L'italien Fiat a fait un pas décisif vers la prise de contrôle de l'américain Chrysler en parvenant à un accord pour acheter une part supplémentaire de 16%, et voit désormais son «rêve» à portée de main: donner naissance à un nouveau géant de l'automobile.

Fiat, qui détient déjà 30% de Chrysler, a indiqué jeudi être parvenu à un accord avec l'américain et les autres actionnaires (États américain et canadien et fonds de pension du syndicat UAW) afin d'acheter 16% de plus pour 1,268 milliard de dollars (environ 870 millions d'euros) et monter ainsi à 46%.

Il exercera cette option d'achat lorsque Chrysler aura remboursé «au cours du deuxième trimestre» plus de 7 milliards de dollars de prêts accordés par les États américain et canadien, en émettant de la dette sur le marché.

Fiat pourra ensuite prendre le contrôle de Chrysler en montant à la fin de l'année à 51% lorsque l'américain aura produit une voiture économe en carburant basée sur une plate-forme Fiat, ce qui lui donnera droit à 5% de plus.

«L'opération annoncée aujourd'hui, avec l'obtention de 5% de plus d'ici la fin de l'année, nous amènera à réaliser le rêve duquel est née cette alliance: donner naissance à un constructeur automobile mondial (...) déterminé à se positionner parmi les leaders du secteur», a commenté Sergio Marchionne, directeur général des deux groupes, qui ne cache pas son intention de monter à terme à plus de 51%.

Alors que l'exercice de l'option d'achat des 16% était initialement prévu à partir de 2013, Fiat a décidé d'accélérer afin de disposer de conditions financières plus avantageuses qu'après l'introduction en Bourse de Chrysler, prévue fin 2011.

Une décision saluée par les investisseurs.

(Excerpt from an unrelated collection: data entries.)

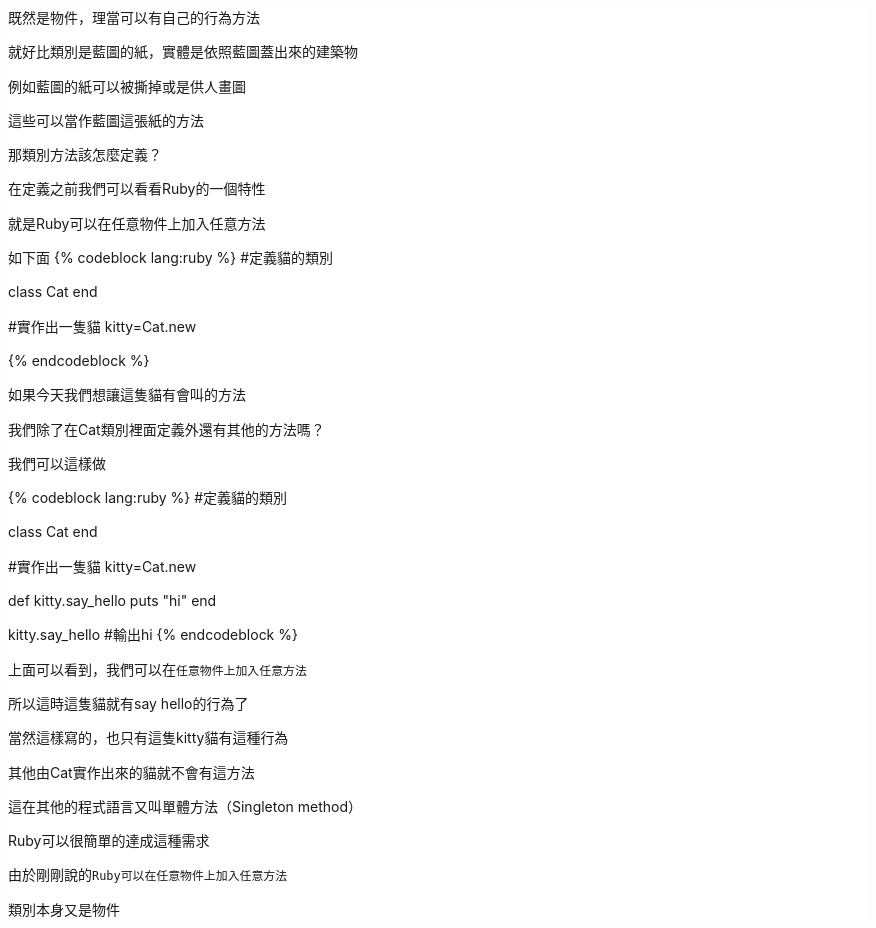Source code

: 既然是物件，理當可以有自己的行為方法

就好比類別是藍圖的紙，實體是依照藍圖蓋出來的建築物

例如藍圖的紙可以被撕掉或是供人畫圖

這些可以當作藍圖這張紙的方法

那類別方法該怎麼定義？

在定義之前我們可以看看Ruby的一個特性

就是Ruby可以在任意物件上加入任意方法

如下面
{% codeblock lang:ruby %}
   #定義貓的類別
   
   class Cat
   end

   #實作出一隻貓
   kitty=Cat.new

{% endcodeblock %}

如果今天我們想讓這隻貓有會叫的方法

我們除了在Cat類別裡面定義外還有其他的方法嗎？

我們可以這樣做

{% codeblock lang:ruby %}
   #定義貓的類別
   
   class Cat
   end

   #實作出一隻貓
   kitty=Cat.new
   
   def kitty.say_hello
	puts "hi"
   end

   kitty.say_hello  #輸出hi
{% endcodeblock %}

上面可以看到，我們可以在<code>任意物件上加入任意方法</code>

所以這時這隻貓就有say hello的行為了

當然這樣寫的，也只有這隻kitty貓有這種行為

其他由Cat實作出來的貓就不會有這方法

這在其他的程式語言又叫單體方法（Singleton method）

Ruby可以很簡單的達成這種需求

由於剛剛說的<code>Ruby可以在任意物件上加入任意方法</code>

類別本身又是物件
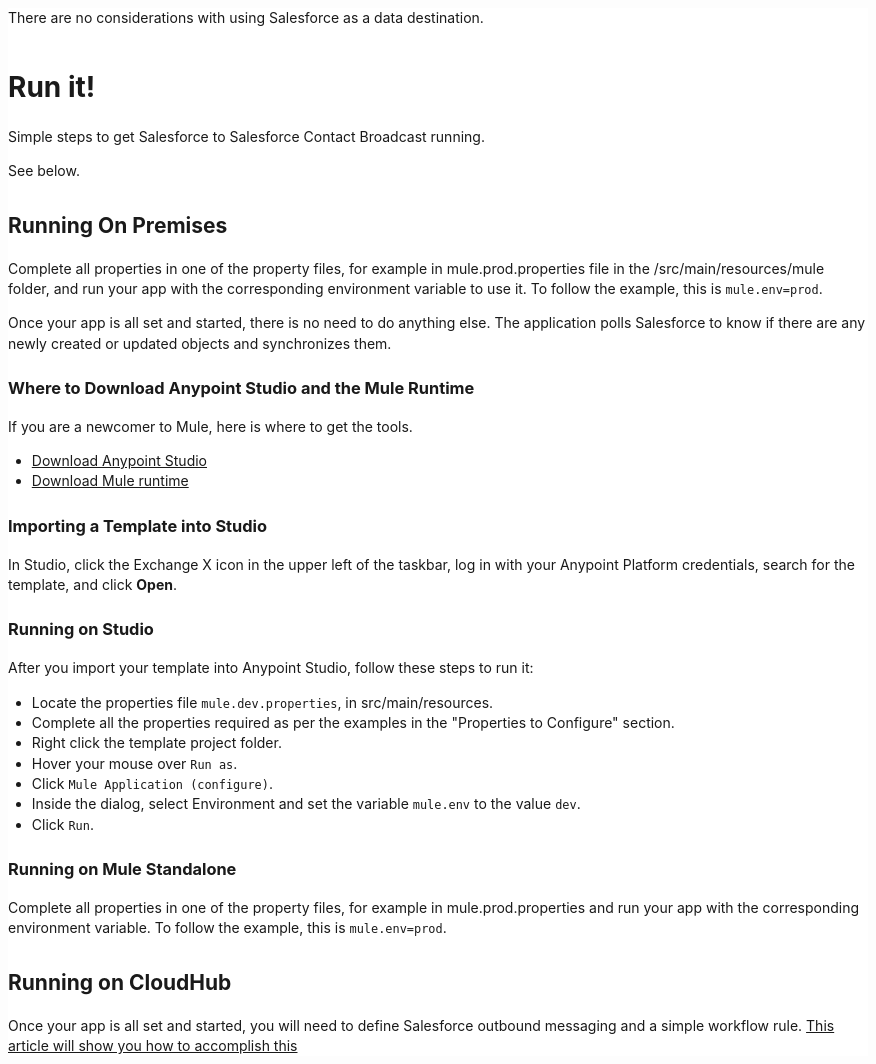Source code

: There are no considerations with using Salesforce as a data destination.

# Run it!

Simple steps to get Salesforce to Salesforce Contact Broadcast running.

See below.

## Running On Premises

Complete all properties in one of the property files, for example in mule.prod.properties file in the /src/main/resources/mule folder, and run your app with the corresponding environment variable to use it. To follow the example, this is `mule.env=prod`.

Once your app is all set and started, there is no need to do anything else. The application polls Salesforce to know if there are any newly created or updated objects and synchronizes them.

### Where to Download Anypoint Studio and the Mule Runtime

If you are a newcomer to Mule, here is where to get the tools.

- [Download Anypoint Studio](https://www.mulesoft.com/platform/studio)
- [Download Mule runtime](https://www.mulesoft.com/lp/dl/mule-esb-enterprise)

### Importing a Template into Studio

In Studio, click the Exchange X icon in the upper left of the taskbar, log in with your Anypoint Platform credentials, search for the template, and click **Open**.

### Running on Studio

After you import your template into Anypoint Studio, follow these steps to run it:

- Locate the properties file `mule.dev.properties`, in src/main/resources.
- Complete all the properties required as per the examples in the "Properties to Configure" section.
- Right click the template project folder.
- Hover your mouse over `Run as`.
- Click `Mule Application (configure)`.
- Inside the dialog, select Environment and set the variable `mule.env` to the value `dev`.
- Click `Run`.

### Running on Mule Standalone

Complete all properties in one of the property files, for example in mule.prod.properties and run your app with the corresponding environment variable. To follow the example, this is `mule.env=prod`. 

## Running on CloudHub

Once your app is all set and started, you will need to define Salesforce outbound messaging and a simple workflow rule. [This article will show you how to accomplish this](https://www.salesforce.com/us/developer/docs/api/Content/sforce_api_om_outboundmessaging_setting_up.htm)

Tôt ce matin, Fiat bondissait de 3,19% à 6,785 euros à la Bourse de Milan.

Fiat a pris les rênes de Chrysler lors de sa sortie du dépôt de bilan en juin 2009. L'accord signé à l'époque lui permettait de monter de 20% à 35% par paliers de 5% sans débourser d'argent, mais à condition qu'il permette à l'américain d'atteindre des objectifs précis de production et de ventes.

M. Marchionne, patron italo-canadien à l'éternel pull ras du cou, a fixé aux deux groupes l'objectif de produire 6 millions de véhicules par an en 2014. Un seuil qu'il considère comme un minimum de survie pour un groupe automobile.

Cet objectif est toutefois jugé trop ambitieux par certains, alors que Fiat et Chrysler produisent actuellement moins de 4 millions de voitures par an.

Les deux groupes «sont encore loin des 6 millions. Comment peuvent-ils y arriver? Certainement grâce à une nouvelle alliance», estime Giuseppe Berta, professeur à l'université Bocconi de Milan et spécialiste de Fiat.

Le japonais Toyota, numéro un mondial, a vendu 8,42 millions de véhicules en 2010 et l'américain General Motors, numéro deux, 8,39 millions.

En Italie, où Fiat est un symbole national, les salariés craignent que la Péninsule ne soit reléguée au second plan et que «Marchionne l'Américain» ne déplace le siège à Detroit, même s'il a assuré qu'aucune décision n'avait été prise à ce sujet.

Le climat social est tendu chez Fiat dans le pays alors que M. Marchionne a entamé depuis un an un bras de fer avec les syndicats pour imposer un durcissement des conditions de travail.

L'annonce de jeudi est «la confirmation d'un déplacement de l'orientation de Fiat vers les États-Unis», a réagi Susanna Camusso, la secrétaire générale de la CGIL, principal syndicat italien.